ASSIGNMENT: In the data, find the word "wall" and copy out every line that has it.
------ LISTED ENTRIES ------
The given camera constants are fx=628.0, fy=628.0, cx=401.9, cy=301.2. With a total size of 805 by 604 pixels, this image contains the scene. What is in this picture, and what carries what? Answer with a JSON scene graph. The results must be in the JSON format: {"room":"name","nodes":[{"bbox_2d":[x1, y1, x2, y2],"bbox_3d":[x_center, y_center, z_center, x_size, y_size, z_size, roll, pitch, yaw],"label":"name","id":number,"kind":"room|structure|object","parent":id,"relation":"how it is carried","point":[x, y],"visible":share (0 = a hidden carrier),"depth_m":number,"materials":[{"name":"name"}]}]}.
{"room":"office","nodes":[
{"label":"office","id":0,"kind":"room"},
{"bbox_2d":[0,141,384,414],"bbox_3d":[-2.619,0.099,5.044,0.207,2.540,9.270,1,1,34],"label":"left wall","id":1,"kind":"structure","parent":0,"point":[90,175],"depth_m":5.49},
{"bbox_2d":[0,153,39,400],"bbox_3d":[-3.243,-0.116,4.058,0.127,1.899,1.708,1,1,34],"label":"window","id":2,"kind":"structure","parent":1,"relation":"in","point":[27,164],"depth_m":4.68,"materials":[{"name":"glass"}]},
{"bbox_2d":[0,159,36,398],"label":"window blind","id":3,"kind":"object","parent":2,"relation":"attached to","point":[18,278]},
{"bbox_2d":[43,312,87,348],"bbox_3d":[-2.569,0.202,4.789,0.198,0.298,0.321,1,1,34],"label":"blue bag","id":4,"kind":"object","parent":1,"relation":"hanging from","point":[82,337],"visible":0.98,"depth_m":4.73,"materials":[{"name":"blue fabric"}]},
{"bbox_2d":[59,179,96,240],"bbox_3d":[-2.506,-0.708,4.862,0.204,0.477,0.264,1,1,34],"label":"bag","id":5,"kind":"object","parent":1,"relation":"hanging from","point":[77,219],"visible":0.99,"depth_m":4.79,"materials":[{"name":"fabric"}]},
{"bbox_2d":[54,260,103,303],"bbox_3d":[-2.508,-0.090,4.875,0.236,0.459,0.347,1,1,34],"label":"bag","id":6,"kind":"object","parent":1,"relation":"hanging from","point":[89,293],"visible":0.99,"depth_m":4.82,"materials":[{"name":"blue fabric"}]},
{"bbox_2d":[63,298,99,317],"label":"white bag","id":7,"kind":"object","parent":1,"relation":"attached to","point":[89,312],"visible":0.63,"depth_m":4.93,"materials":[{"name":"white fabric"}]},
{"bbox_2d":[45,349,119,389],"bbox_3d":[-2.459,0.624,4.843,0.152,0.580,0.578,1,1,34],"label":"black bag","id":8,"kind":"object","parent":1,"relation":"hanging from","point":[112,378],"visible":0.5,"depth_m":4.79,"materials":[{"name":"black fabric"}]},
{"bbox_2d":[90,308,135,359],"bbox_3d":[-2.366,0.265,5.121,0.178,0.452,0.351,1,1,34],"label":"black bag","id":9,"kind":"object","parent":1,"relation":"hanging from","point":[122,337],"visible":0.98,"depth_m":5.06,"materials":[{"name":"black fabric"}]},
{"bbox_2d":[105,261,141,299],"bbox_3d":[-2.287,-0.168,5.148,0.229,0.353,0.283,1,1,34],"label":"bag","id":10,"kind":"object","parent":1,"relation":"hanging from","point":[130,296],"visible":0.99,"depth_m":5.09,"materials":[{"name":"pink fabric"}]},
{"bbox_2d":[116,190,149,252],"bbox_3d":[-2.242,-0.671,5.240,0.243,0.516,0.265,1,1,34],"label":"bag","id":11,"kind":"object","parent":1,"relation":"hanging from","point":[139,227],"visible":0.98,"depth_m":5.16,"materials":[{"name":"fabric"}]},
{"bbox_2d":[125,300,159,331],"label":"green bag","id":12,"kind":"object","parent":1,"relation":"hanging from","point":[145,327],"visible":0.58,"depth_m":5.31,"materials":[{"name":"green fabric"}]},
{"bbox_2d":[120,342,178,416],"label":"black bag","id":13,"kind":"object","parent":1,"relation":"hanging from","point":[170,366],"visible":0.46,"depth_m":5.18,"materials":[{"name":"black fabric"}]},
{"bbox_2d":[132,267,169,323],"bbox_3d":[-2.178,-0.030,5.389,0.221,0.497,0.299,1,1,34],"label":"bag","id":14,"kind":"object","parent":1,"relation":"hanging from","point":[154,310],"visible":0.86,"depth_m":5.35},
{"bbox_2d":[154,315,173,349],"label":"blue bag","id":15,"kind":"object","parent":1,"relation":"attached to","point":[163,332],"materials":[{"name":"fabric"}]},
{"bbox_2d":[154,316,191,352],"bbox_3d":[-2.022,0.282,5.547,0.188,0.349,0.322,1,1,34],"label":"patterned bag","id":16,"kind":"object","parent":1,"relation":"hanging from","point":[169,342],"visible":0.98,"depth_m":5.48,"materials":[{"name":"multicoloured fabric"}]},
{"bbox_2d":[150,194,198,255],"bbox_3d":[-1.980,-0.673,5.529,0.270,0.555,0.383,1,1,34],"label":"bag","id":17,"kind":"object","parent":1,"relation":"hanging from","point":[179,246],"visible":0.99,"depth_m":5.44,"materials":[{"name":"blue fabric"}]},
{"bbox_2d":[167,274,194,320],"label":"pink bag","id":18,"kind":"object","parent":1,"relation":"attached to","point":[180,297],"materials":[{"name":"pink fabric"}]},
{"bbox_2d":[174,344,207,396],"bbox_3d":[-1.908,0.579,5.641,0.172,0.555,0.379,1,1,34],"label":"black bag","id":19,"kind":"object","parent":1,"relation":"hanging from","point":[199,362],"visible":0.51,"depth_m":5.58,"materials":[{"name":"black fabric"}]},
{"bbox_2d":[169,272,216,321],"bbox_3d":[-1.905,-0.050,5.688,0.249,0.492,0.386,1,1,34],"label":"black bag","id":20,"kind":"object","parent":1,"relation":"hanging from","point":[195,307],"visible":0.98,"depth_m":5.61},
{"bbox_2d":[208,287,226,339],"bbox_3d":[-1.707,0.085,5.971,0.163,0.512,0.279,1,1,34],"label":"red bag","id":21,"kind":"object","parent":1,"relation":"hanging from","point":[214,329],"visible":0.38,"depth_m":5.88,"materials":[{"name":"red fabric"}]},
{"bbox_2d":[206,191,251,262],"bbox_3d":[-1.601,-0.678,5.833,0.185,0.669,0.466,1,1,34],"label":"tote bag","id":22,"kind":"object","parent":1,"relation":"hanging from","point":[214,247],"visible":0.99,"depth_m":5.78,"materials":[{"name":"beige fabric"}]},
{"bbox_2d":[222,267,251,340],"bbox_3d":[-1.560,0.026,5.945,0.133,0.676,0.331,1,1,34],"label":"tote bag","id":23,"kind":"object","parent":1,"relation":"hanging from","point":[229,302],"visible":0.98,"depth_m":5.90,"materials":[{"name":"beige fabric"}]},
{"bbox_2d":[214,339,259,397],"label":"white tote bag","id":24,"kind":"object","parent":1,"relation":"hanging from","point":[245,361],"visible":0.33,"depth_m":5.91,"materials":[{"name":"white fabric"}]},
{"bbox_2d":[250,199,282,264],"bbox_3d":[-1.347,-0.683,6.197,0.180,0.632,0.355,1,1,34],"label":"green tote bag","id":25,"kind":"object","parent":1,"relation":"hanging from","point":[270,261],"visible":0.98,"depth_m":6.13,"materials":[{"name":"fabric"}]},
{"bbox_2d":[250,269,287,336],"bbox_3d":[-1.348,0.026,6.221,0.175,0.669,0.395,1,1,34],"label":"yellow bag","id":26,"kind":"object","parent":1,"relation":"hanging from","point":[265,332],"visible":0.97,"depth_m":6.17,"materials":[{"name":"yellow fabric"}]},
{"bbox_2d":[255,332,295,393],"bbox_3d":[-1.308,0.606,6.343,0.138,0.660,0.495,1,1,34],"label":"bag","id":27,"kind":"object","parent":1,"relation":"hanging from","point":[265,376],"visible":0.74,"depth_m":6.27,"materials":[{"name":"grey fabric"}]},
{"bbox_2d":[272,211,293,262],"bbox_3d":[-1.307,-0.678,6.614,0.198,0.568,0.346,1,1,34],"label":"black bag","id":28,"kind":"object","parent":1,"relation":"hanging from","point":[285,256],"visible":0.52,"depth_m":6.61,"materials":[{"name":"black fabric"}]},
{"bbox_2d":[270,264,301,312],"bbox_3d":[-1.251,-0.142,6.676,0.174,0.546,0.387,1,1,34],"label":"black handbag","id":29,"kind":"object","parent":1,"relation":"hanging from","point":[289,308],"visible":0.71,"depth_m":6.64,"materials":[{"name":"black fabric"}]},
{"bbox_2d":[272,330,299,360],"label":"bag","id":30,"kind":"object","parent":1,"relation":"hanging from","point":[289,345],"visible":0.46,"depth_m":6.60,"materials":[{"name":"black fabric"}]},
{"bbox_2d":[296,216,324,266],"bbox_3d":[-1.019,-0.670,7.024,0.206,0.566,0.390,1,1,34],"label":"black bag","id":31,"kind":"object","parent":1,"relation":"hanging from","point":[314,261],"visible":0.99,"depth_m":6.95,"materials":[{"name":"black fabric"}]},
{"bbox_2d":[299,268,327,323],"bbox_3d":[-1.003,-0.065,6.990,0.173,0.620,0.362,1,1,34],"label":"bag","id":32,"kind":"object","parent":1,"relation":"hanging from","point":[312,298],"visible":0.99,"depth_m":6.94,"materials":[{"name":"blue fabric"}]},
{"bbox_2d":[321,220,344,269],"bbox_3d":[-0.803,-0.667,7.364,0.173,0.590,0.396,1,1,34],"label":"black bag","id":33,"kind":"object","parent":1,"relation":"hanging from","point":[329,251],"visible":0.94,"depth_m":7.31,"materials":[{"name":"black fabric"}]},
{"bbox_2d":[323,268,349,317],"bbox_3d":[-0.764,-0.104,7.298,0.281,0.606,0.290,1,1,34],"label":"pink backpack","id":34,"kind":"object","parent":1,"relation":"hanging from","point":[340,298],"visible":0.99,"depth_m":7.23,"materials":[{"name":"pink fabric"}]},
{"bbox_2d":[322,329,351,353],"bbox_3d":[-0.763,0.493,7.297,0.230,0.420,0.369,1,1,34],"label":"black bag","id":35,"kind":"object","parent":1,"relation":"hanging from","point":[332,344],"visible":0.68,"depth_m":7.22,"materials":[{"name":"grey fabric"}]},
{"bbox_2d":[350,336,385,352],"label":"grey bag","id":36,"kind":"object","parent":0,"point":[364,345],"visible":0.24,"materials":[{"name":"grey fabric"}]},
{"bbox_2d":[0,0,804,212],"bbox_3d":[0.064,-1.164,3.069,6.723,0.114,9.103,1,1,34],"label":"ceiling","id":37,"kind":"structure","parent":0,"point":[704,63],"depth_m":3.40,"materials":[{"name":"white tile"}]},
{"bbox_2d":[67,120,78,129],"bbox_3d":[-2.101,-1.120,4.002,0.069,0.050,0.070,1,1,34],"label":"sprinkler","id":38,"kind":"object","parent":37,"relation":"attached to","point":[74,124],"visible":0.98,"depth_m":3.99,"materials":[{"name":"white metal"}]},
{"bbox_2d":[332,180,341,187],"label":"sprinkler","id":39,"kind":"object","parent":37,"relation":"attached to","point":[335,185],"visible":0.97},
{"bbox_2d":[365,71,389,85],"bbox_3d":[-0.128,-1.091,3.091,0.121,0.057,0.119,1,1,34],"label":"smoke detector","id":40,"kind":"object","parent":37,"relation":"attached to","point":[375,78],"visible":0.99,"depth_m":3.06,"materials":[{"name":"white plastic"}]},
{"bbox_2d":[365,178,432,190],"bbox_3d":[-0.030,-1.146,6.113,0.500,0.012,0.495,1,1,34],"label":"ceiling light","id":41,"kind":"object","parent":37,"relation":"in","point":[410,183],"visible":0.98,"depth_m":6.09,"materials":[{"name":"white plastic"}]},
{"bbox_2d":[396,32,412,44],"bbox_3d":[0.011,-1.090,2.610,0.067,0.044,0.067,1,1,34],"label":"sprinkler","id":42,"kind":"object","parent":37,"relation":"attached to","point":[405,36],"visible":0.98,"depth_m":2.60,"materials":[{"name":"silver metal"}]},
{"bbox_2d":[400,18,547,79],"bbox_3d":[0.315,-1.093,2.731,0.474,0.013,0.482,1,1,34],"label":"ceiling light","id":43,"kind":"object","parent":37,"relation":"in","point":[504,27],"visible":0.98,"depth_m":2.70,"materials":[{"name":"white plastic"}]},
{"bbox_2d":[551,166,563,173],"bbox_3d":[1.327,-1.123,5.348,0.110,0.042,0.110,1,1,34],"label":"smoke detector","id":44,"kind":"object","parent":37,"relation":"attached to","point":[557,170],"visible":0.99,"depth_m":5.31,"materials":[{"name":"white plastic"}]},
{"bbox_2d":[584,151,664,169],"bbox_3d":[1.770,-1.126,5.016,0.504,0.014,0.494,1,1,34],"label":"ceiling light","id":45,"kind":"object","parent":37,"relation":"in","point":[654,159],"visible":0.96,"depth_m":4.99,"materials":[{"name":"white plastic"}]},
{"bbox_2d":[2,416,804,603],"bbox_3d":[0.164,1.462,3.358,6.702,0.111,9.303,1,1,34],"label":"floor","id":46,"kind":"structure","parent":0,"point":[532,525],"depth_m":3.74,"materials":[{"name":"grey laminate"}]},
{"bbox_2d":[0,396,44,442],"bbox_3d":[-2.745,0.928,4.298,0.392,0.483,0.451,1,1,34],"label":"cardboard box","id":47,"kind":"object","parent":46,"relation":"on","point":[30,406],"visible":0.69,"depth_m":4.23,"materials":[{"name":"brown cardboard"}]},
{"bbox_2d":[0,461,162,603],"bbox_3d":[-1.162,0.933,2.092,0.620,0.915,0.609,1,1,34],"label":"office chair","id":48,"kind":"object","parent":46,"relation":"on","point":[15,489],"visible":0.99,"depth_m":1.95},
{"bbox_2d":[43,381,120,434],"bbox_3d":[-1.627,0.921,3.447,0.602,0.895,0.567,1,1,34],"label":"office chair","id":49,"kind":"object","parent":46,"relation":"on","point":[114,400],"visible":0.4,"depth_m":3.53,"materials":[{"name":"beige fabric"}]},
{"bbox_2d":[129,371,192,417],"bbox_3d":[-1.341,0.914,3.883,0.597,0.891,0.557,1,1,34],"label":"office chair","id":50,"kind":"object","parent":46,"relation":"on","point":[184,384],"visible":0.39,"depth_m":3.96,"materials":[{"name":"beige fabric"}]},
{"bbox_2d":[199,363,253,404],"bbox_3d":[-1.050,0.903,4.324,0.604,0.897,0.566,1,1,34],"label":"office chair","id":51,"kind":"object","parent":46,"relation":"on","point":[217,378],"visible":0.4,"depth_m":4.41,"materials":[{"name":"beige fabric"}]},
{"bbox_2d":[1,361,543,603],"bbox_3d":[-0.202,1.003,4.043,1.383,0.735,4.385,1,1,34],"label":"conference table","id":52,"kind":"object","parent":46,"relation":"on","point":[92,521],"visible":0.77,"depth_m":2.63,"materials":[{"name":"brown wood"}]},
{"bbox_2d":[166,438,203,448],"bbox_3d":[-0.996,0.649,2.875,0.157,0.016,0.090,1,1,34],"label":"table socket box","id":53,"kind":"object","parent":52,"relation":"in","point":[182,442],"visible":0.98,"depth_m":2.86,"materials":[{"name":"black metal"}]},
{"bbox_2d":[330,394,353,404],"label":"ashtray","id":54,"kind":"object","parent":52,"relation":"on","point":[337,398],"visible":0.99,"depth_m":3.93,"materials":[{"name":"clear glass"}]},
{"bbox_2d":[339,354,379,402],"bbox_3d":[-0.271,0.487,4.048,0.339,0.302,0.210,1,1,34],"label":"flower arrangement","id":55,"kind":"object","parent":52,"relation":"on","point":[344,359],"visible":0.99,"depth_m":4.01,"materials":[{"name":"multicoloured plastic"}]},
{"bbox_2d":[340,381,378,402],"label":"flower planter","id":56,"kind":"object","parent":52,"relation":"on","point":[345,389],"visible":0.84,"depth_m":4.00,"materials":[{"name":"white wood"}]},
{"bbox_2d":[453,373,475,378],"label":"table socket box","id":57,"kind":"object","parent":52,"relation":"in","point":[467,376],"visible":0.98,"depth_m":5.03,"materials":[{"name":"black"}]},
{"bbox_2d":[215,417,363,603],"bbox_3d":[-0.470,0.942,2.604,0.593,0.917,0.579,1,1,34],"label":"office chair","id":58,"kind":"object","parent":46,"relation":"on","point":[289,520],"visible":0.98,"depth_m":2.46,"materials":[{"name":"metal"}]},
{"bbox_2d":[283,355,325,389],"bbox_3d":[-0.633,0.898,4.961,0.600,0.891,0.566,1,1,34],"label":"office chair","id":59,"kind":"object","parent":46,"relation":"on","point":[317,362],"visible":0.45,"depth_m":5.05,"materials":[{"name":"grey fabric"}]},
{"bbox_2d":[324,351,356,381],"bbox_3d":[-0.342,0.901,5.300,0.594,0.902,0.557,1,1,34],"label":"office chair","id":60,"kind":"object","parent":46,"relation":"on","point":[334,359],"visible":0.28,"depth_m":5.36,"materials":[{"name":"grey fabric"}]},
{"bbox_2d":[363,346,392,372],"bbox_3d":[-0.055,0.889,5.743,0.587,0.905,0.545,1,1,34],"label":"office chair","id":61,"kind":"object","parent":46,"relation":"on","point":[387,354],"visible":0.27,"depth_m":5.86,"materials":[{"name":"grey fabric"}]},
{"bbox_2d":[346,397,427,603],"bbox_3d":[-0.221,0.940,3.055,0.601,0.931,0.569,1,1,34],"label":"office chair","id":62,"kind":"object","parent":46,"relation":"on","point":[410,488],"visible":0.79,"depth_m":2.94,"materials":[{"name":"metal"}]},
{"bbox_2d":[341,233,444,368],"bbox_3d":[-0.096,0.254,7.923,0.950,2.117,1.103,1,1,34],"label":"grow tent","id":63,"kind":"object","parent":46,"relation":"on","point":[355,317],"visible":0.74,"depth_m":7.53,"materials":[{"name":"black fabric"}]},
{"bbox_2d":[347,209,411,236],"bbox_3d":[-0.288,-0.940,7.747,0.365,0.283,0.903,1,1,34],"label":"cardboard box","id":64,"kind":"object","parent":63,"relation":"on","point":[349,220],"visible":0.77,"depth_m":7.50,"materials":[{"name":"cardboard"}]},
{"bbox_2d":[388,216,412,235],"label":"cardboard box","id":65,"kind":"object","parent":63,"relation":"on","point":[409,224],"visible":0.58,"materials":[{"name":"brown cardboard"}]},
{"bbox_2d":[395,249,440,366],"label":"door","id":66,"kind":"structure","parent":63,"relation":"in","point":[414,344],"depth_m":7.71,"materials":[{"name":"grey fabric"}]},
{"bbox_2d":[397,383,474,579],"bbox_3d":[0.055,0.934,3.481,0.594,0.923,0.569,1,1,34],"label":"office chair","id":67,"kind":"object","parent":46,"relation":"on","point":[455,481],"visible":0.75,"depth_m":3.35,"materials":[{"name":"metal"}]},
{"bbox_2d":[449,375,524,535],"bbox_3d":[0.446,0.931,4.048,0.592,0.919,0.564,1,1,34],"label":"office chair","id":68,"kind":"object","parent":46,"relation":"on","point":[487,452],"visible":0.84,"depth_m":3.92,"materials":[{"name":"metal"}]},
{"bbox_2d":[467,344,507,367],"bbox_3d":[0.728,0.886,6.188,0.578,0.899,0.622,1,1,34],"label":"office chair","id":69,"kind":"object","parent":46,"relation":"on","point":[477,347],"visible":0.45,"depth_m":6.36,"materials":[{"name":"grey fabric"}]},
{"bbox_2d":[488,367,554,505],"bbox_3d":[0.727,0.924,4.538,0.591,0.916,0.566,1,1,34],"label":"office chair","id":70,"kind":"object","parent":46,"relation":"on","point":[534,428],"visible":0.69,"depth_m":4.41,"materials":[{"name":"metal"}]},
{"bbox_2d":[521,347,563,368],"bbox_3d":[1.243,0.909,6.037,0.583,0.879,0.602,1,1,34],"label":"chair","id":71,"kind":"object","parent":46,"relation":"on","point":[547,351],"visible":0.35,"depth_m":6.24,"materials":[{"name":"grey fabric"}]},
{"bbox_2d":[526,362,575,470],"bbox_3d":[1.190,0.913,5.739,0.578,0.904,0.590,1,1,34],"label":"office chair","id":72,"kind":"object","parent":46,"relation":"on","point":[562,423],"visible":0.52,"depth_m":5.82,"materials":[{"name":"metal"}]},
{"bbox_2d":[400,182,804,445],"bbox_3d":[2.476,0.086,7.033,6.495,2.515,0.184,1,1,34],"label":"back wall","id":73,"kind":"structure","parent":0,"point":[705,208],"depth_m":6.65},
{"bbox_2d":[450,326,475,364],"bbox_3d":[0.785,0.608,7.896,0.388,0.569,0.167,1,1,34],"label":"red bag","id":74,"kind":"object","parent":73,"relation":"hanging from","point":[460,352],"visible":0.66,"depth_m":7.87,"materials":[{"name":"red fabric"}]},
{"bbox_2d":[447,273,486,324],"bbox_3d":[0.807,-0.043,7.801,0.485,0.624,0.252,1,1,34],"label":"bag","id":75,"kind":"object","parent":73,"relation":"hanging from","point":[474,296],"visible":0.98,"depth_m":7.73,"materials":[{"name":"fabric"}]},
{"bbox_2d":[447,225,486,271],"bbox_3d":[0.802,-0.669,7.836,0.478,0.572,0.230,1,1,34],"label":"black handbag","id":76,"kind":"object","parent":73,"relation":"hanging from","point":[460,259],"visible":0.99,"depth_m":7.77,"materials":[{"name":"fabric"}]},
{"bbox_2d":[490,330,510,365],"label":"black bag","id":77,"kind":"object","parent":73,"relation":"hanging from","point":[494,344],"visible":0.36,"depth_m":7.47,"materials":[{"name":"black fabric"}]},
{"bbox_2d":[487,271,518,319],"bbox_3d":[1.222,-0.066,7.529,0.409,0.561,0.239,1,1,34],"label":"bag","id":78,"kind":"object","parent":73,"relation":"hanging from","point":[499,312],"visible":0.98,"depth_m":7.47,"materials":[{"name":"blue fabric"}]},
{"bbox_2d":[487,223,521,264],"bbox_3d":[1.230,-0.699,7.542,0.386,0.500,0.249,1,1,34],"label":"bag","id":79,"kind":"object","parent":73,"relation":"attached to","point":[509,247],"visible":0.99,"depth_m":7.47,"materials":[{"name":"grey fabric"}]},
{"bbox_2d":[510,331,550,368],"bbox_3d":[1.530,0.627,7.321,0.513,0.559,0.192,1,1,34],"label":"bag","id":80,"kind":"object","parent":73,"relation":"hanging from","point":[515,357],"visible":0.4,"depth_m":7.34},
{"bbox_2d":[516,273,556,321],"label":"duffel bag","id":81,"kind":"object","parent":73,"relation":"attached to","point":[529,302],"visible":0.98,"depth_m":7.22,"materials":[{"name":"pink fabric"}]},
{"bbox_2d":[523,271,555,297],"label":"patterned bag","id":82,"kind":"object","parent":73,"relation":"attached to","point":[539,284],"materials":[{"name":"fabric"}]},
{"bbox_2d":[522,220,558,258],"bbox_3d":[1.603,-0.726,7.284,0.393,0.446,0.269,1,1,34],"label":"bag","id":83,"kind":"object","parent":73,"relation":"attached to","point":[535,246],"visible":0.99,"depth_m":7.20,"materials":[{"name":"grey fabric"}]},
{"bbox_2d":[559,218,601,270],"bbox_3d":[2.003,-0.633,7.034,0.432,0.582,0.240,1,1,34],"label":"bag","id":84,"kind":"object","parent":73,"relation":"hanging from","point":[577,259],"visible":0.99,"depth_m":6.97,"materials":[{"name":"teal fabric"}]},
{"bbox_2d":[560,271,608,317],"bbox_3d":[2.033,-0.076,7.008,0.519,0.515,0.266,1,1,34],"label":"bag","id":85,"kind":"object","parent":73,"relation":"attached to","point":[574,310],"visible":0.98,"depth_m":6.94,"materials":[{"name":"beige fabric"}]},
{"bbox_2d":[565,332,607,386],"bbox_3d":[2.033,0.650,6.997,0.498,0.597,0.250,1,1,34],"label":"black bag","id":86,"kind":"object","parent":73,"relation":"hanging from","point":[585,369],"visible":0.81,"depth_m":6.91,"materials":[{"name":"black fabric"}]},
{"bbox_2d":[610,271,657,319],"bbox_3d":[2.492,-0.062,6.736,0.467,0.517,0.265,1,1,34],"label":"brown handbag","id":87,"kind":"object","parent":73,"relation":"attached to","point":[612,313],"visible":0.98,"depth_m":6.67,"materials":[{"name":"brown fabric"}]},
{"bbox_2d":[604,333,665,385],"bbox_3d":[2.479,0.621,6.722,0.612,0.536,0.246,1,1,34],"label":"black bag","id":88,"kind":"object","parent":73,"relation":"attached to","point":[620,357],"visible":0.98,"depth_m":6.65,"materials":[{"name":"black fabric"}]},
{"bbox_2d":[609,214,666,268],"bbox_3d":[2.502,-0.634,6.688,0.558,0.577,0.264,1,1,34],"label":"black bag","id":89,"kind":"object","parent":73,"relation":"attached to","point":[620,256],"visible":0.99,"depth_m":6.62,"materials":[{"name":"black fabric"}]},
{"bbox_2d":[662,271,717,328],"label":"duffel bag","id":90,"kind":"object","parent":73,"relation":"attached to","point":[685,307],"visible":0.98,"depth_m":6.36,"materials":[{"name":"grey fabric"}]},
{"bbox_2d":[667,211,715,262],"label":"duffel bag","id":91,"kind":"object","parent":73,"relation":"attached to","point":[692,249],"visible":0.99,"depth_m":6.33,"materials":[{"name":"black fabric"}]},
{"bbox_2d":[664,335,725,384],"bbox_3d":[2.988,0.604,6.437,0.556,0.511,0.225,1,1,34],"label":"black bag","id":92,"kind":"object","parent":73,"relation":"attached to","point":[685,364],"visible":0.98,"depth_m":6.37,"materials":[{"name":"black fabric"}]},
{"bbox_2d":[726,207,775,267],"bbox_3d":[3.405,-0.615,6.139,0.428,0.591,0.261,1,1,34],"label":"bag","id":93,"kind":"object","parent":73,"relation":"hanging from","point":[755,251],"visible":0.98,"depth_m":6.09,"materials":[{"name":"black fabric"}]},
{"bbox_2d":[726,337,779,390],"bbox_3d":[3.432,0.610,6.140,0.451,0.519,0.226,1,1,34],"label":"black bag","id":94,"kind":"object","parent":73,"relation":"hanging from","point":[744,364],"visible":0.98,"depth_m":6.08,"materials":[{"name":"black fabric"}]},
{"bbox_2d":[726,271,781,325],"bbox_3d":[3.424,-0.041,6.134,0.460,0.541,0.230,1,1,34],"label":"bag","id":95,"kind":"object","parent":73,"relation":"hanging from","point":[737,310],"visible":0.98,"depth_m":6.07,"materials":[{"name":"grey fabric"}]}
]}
------
YOUR RESPONSE:
{"bbox_2d":[0,141,384,414],"bbox_3d":[-2.619,0.099,5.044,0.207,2.540,9.270,1,1,34],"label":"left wall","id":1,"kind":"structure","parent":0,"point":[90,175],"depth_m":5.49},
{"bbox_2d":[400,182,804,445],"bbox_3d":[2.476,0.086,7.033,6.495,2.515,0.184,1,1,34],"label":"back wall","id":73,"kind":"structure","parent":0,"point":[705,208],"depth_m":6.65},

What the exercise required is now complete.